| EXERCISE DETAILS |
Below are records. Copy every line with "Leilão" in it.

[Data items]

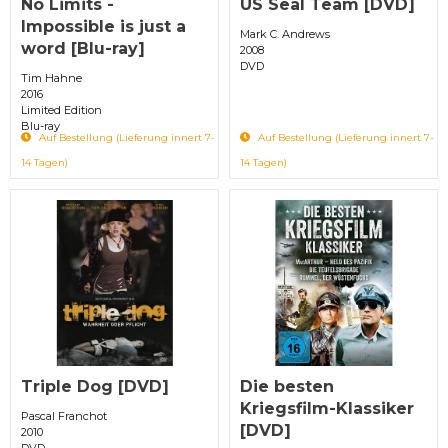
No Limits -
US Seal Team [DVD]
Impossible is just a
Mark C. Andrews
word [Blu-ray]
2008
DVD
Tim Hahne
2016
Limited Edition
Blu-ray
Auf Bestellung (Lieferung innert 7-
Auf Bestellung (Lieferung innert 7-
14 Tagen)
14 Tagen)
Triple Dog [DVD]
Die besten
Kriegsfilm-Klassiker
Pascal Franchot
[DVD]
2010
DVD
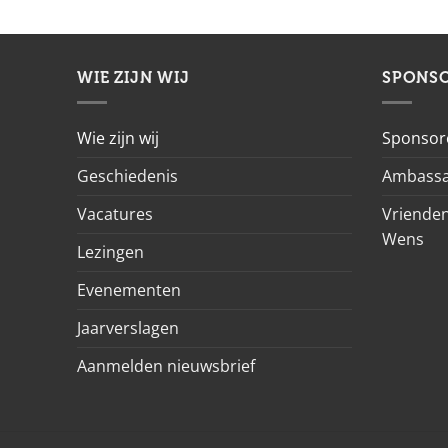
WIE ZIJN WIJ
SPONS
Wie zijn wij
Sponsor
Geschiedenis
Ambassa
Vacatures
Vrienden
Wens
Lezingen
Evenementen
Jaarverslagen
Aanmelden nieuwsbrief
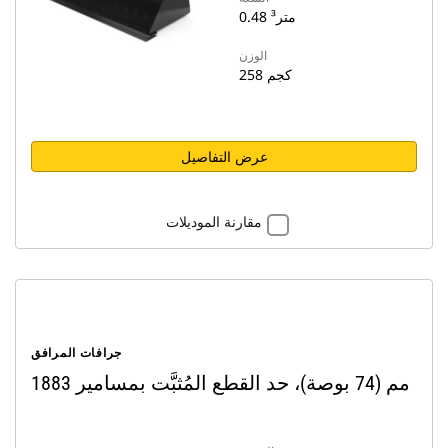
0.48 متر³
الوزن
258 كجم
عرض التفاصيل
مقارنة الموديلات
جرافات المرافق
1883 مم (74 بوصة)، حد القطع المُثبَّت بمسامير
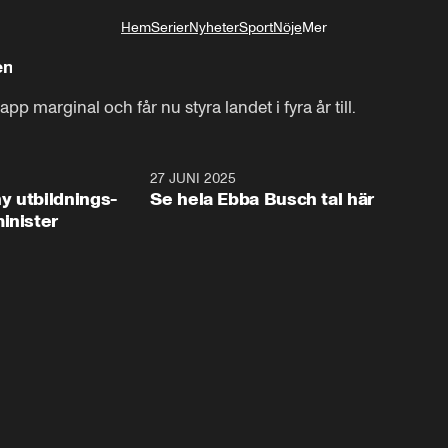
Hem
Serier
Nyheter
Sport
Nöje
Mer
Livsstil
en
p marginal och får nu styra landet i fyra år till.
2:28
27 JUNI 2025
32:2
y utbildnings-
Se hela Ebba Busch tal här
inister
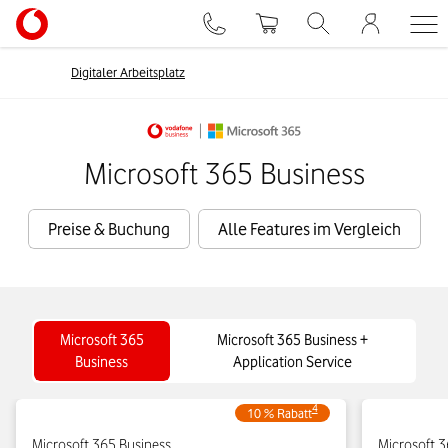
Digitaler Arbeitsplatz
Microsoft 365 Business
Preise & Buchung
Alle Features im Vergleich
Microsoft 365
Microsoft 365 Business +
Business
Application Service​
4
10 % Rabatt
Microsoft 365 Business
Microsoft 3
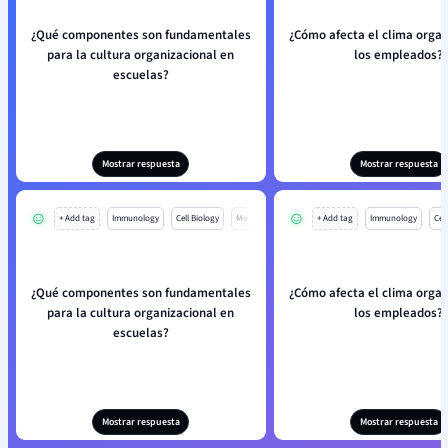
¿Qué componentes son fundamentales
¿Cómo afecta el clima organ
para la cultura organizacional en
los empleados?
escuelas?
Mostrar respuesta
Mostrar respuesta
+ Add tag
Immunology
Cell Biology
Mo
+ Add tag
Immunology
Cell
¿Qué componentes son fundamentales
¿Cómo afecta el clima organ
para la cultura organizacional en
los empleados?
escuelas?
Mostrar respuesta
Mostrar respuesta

* * *

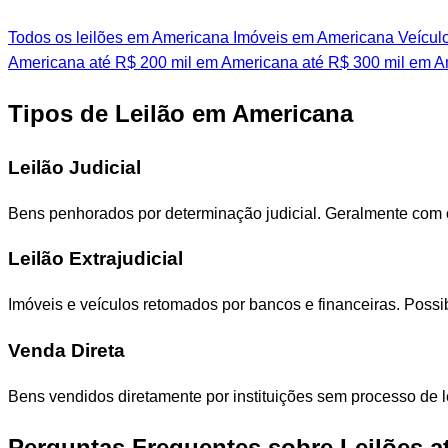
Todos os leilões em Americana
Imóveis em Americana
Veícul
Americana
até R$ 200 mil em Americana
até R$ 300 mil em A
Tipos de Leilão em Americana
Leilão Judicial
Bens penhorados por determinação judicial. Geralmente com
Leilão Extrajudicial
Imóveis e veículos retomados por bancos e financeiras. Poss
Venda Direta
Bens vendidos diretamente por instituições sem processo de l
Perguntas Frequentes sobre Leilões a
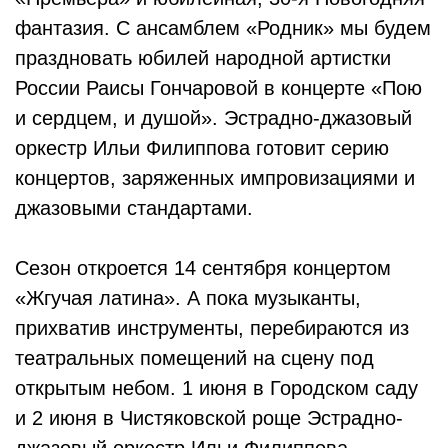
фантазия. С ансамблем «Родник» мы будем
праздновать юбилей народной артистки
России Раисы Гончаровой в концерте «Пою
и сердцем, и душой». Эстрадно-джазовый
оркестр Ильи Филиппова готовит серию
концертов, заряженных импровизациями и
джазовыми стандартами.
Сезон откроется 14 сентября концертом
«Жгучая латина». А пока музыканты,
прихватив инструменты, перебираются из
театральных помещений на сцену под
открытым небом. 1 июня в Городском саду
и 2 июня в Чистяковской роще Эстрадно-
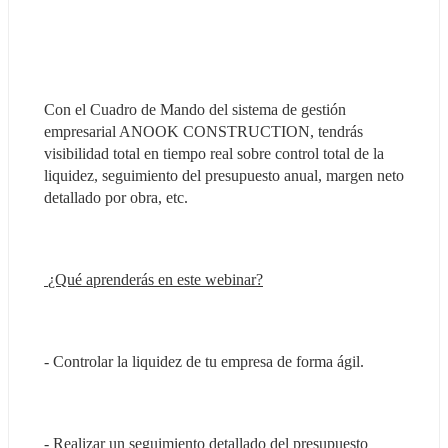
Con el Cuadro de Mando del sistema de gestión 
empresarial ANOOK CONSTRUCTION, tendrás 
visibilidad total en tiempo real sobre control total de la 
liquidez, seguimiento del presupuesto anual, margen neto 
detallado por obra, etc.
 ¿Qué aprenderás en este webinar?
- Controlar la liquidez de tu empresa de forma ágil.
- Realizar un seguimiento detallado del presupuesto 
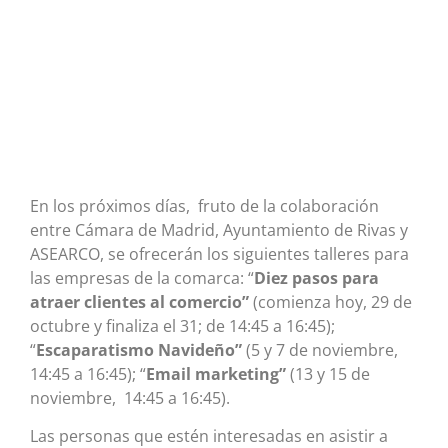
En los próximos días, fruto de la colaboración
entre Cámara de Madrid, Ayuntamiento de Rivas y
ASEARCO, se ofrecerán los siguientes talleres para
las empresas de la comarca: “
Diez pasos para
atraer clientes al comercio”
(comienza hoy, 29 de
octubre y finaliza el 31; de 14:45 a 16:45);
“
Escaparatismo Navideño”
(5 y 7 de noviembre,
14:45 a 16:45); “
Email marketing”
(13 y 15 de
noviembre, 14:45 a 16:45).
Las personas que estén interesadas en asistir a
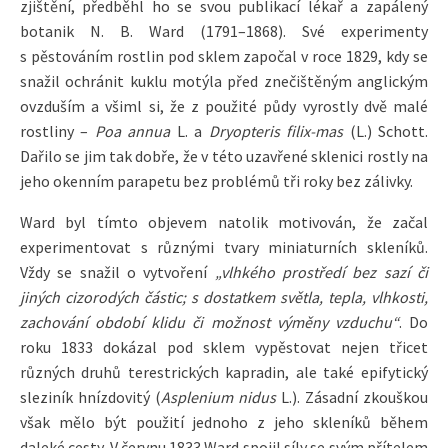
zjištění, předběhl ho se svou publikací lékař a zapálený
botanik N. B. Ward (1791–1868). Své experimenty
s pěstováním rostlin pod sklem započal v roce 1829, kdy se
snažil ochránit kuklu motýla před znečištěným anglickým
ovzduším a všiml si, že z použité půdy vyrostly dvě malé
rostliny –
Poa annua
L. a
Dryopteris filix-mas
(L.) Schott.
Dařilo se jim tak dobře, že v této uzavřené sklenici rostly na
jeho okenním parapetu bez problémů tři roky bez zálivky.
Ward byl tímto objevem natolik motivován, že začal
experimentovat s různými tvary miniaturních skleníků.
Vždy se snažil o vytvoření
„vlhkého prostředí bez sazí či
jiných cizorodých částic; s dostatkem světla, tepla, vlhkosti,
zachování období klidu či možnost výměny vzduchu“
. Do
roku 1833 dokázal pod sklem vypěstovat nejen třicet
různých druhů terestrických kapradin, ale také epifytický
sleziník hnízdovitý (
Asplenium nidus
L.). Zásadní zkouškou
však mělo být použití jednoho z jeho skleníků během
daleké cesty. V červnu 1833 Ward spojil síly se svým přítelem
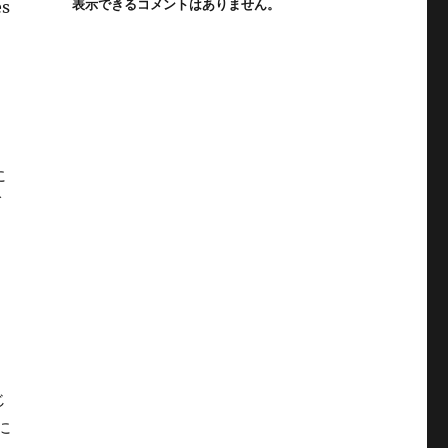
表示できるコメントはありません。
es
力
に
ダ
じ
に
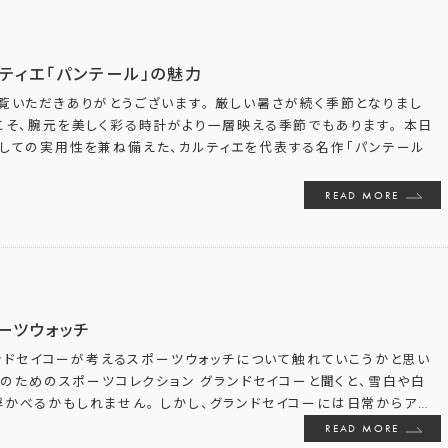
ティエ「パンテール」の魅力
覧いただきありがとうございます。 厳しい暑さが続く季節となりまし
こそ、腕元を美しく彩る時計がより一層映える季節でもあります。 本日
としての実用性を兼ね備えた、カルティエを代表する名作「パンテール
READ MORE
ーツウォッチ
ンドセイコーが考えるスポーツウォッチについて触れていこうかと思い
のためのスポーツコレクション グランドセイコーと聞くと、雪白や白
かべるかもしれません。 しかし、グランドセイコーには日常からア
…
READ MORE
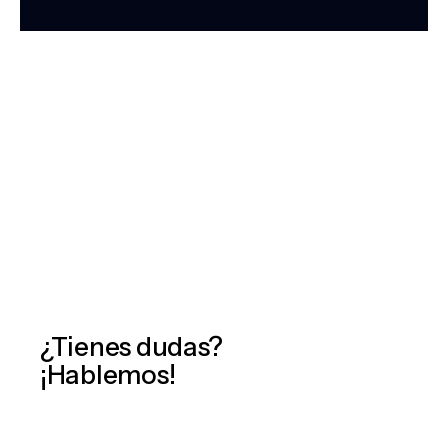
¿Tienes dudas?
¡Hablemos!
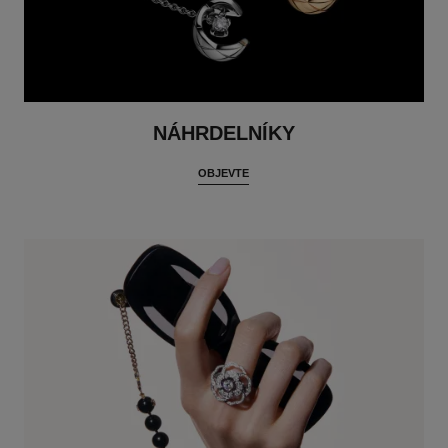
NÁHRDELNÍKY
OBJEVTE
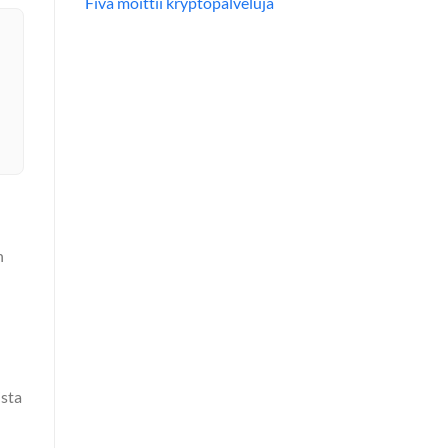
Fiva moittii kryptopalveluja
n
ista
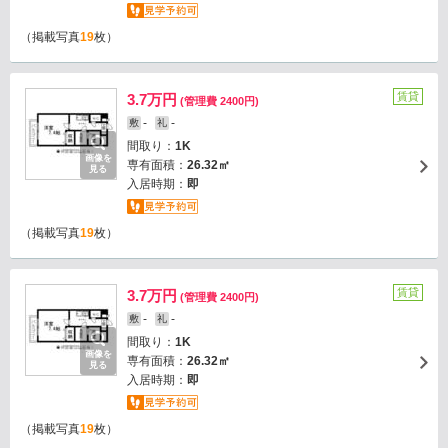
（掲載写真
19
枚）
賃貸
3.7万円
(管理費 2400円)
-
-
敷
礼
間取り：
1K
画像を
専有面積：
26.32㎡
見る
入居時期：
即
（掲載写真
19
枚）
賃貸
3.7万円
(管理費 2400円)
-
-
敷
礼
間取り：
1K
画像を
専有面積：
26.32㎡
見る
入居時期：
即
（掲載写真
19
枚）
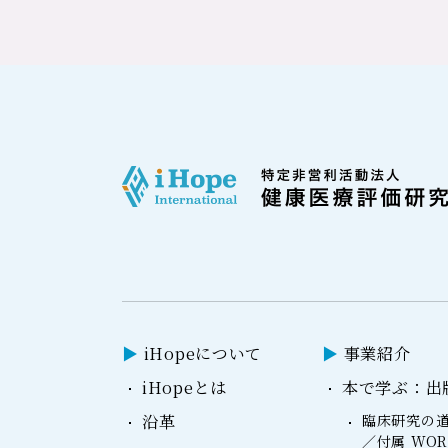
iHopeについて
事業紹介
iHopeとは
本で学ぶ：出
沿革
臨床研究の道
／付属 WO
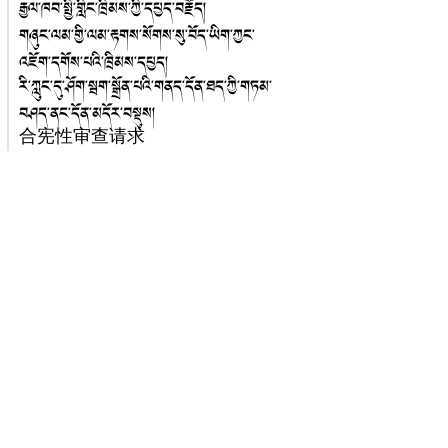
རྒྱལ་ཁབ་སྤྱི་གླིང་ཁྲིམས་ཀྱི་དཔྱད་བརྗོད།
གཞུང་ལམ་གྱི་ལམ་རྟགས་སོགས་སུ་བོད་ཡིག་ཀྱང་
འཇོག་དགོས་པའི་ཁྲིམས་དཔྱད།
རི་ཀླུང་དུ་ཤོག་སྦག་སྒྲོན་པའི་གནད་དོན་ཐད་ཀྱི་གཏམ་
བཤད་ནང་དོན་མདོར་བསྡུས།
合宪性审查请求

* * *

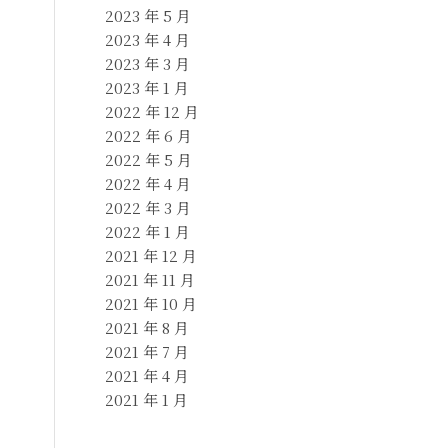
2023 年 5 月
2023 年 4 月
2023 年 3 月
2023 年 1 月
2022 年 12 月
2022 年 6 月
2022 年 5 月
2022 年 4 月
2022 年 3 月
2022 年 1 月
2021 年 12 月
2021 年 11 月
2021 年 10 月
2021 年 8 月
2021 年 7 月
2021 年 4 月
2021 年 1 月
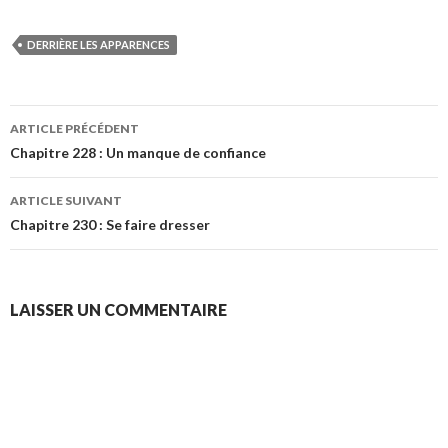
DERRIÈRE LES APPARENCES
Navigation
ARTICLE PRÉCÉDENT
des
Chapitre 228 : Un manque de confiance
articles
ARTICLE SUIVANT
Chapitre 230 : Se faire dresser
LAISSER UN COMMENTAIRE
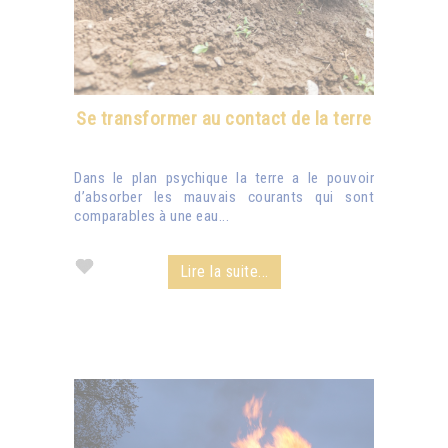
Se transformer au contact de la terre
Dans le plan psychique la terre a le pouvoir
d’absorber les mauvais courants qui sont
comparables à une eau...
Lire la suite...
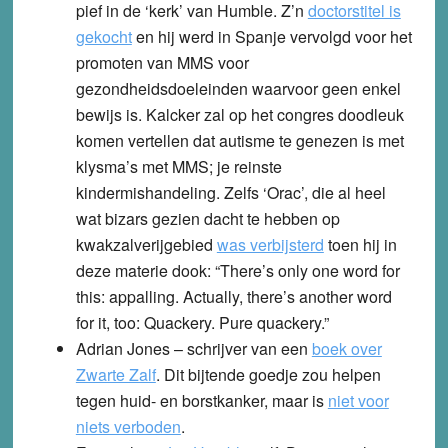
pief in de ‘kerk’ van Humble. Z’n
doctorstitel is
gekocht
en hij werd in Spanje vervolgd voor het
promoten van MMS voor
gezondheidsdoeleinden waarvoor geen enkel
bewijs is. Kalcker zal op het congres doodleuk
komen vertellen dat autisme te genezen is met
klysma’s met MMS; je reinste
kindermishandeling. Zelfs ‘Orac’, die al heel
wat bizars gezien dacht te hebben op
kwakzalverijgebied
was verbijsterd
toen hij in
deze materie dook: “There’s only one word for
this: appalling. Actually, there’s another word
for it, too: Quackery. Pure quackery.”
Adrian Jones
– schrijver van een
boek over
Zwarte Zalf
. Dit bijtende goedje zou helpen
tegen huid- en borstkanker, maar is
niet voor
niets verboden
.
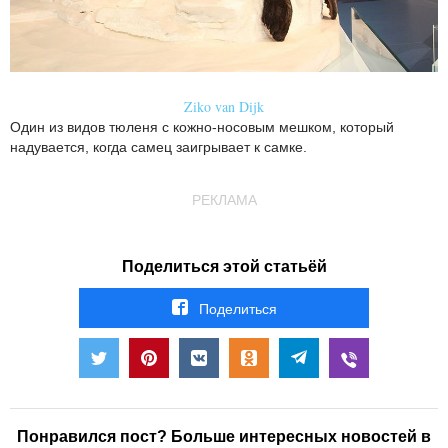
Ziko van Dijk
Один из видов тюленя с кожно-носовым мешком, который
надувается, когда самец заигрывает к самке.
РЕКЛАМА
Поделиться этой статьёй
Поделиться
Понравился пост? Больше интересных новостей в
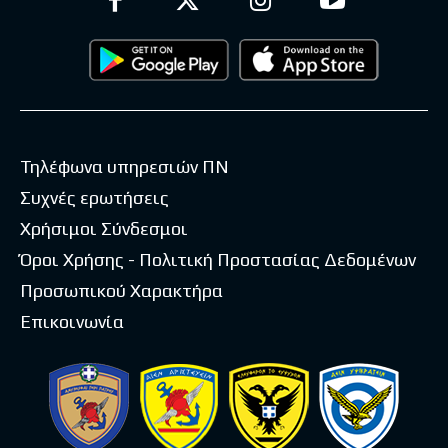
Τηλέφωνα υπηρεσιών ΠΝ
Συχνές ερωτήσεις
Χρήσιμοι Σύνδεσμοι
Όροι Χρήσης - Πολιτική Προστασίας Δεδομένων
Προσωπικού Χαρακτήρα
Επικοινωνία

| WRITTEN RESPONSE |
Tipos de Leilão em Americana
Leilão Judicial
Leilão Extrajudicial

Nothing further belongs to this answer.